Perché i pastori, anche a sud del Paese, cambiano abitudini

17-02-2021 di Freddie del Curatolo

Fino a qualche decina d’anni fa in Kenya non c’erano tantissimi cammelli.
Le zone in cui venivano utilizzati dai pastori locali erano soprattutto quelle semi-aride che vanno da Marsabit al lago Turkana, il deserto del Chalbi e la striscia di confine con la Somalia.
I Borana e i Gabra, in particolare, hanno sempre gestito mandrie di mucche e di cammelli. La loro resistenza ai climi più torridi e la possibilità di offrire latte molto nutriente e, all’occorrenza, carne, ne hanno fatto una risorsa importante. Senza contare che, come gli asini, i cammelli sono veicoli da trasporto capaci di caricare quintali.
Nelle loro zone vi sono mercati di compravendita di cammelli e l’importante Festival del Cammello di Maralal, con premi ai migliori allevatori ed esemplari e competizioni che, in tempi di turismo, attiravano migliaia di visitatori per l’unicità dell’evento in tutta l’Africa Subsahariana.
Le cose ultimamente sono cambiate: il cambiamento climatico e la minore prevedibilità dei fenomeni atmosferici hanno modificato le abitudini delle tribù seminomadi.
La siccità a cavallo tra il 2005 e il 2006, inoltre, ha fatto sì che le mandrie di bovini, capre e pecore dei pastori delle regioni del Nord del Kenya diminuissero di un terzo in un solo anno, portando alla fame gran parte della popolazione che conta solo sull’allevamento per sopravvivere.
L’aumento esponenziale dell’allevamento di cammelli è così spiegato e piano piano anche in altre zone del Paese altre tribù, come gli Orma e piccoli ceppi di origine somala, hanno iniziato a fare lo stesso. I cammelli sono stati importati in larga parte dai somali negli anni Ottanta, e da una decina d’anni il commercio ha avuto un nuovo impulso.
L’utilizzo della carne di cammello nelle macellerie, più ancora di quella d’asino che è andata a supplire alla mancanza di carne bovina e all’aumento dei prezzi di quella di capra e agnello, ha convinto molti pastori anche del sud del Kenya a convertire parte del loro bestiame.
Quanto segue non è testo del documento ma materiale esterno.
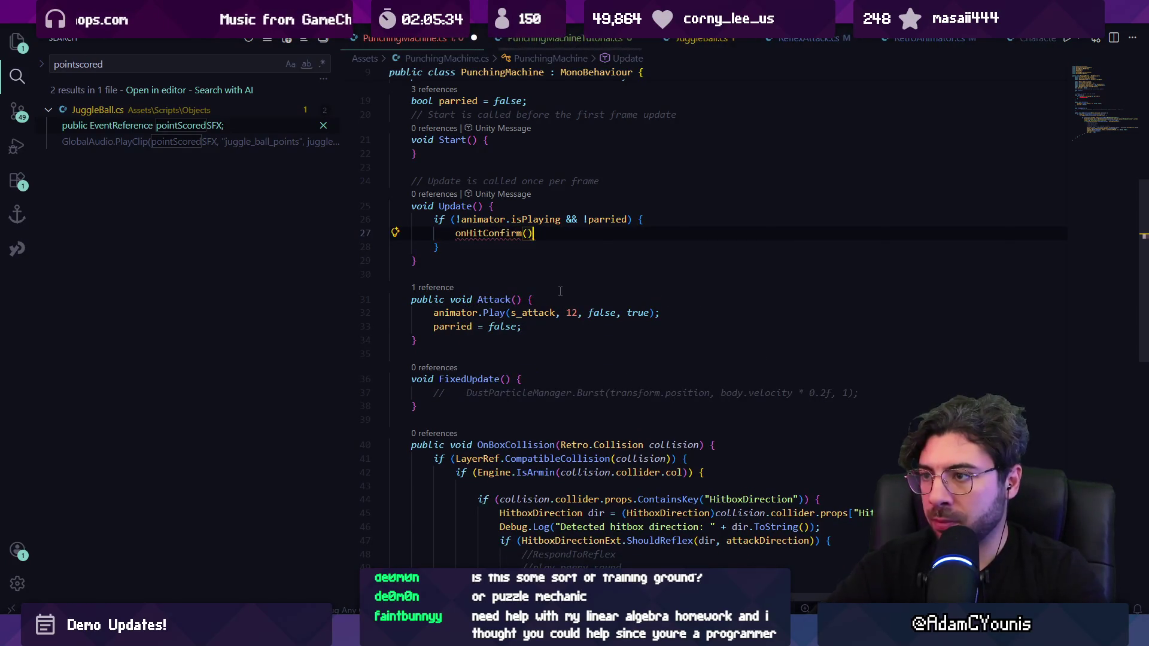
key(Left)
key(Left)
text(.Invoke)
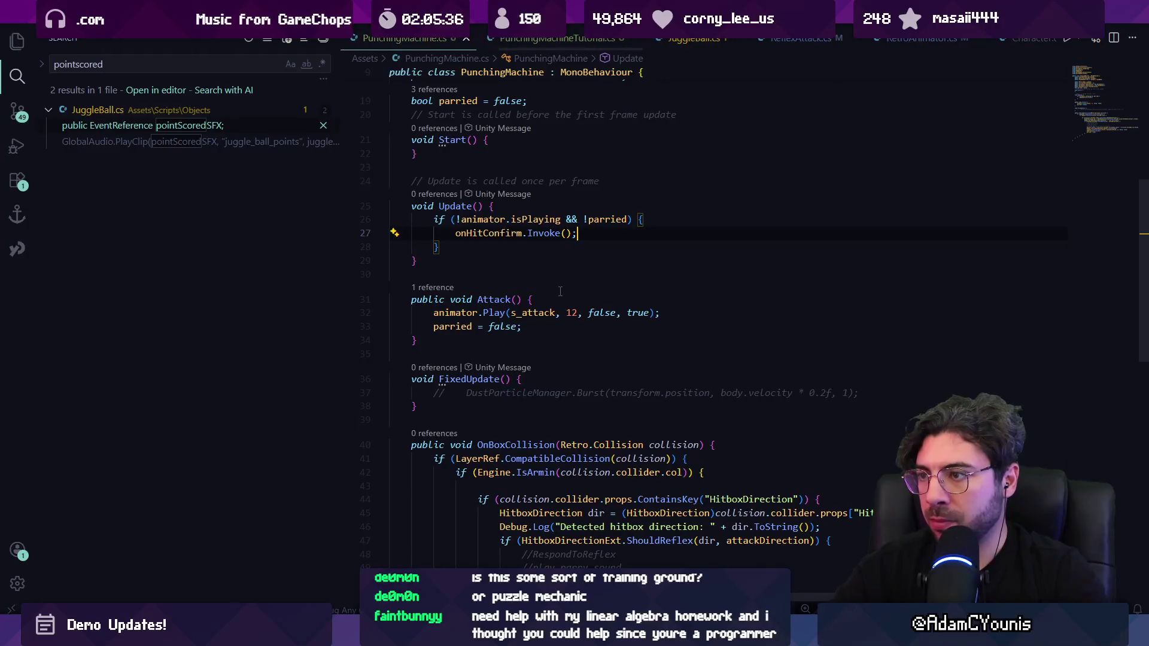
key(Return)
Drop the extra parried = true line and begin an animator event line in Start.
text(parri)
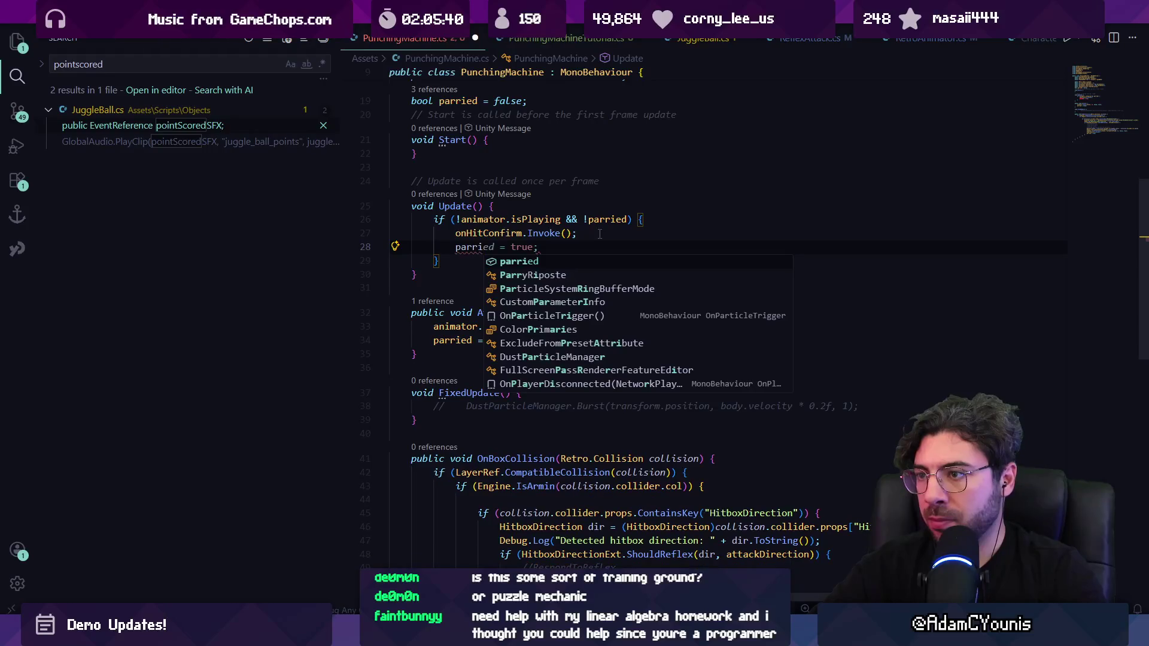
key(Tab)
scroll(592, 239, up, 2)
Piano piano si sono resi conto che i cammelli hanno bisogno di meno acqua per vivere, mangiano una più ampia varietà di vegetazione e producono fino a sei volte più latte delle specie bovine indigene. In soli dieci anni, dal 1999 al 2009, la popolazione di cammelli in Kenya è passata da 800.000 a 3 milioni. Oggi si calcola che gli esemplari siano già raddoppiati rispetto a quelle stime.
Non è quindi un caso che appena fuori Malindi, sulla strada asfaltata che conduce al parco nazionale dello Tsavo, si vedano costantemente grosse mandrie di cammelli, accompagnate da pastori di origine somala, nel loro spostamento dalle regioni del Tana River e da quelle più vicine alla Somalia, come Hola e Garissa, fino ai mercati della Rift Valley, dove venderli, soprattutto per la macellazione.
La riproduzione dei cammelli e la loro diffusione in altre zone del Kenya, ha creato sicuramente nuovi introiti e migliorato la sicurezza alimentare, ma non viene ancora supportata da nessun programma del Governo atto a garantire un processo a lunga scadenza, con condizioni di sicurezza e adattabiità, favorendo la salute degli animali e la loro migliore resa, attivando canali per il commercio del latte e regolamentando quello della carne, se necessario. Specialmente per evitare epidemie e malattie che possono essere trasmesse anche al bestiame tradizionale.
Come sempre il rischio è che qualcuno arrivi ad interessarsi del fenomeno solo quando ci si potrà “mangiare” sopra e non per la reale necessità di prendere contromisure e la capacità di saper guardare avanti verso un futuro sostenibile che farebbe il bene di tutti.
In ogni caso questo segno dei tempi che cambiano conferma che l’uomo, a qualsiasi latitudine, quando deve attivare i propri “anticorpi” per la sopravvivenza, è costretto ad utilizzare metodi ancestrali e faticosi come le migrazioni. A volte anche all’interno delle stesse terre natie, dove si potrebbe agire per evitare che piano piano questi cambiamenti di lavoro e di stile di vita non debbano trasformarsi in migrazioni ancor più drastiche, di persone che lasciano i loro luoghi spinti dall’istinto di sopravvivenza e dal sogno di una vita migliore.